[Recorded data]
------------------------------------

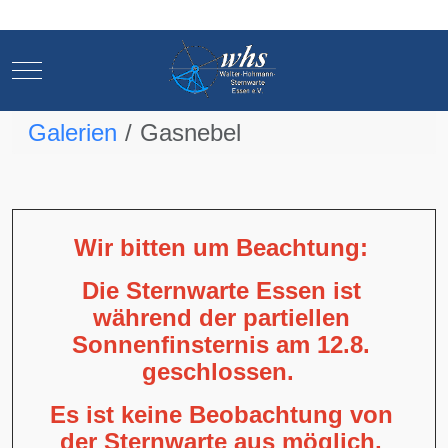
Mobile Menu Toggle
Mobile Menu Toggle
Galerien
Gasnebel
Wir bitten um Beachtung:
Die Sternwarte Essen ist
während der partiellen
Sonnenfinsternis am 12.8.
geschlossen.
Es ist keine Beobachtung von
der Sternwarte aus möglich,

------------------------------------

● **What this task involves**: Reproduce every line of the listing above word for word, omitting the pictures.

● **Your solution**:
Mobile Menu Toggle
Mobile Menu Toggle
Galerien
Gasnebel
Wir bitten um Beachtung:
Die Sternwarte Essen ist
während der partiellen
Sonnenfinsternis am 12.8.
geschlossen.
Es ist keine Beobachtung von
der Sternwarte aus möglich,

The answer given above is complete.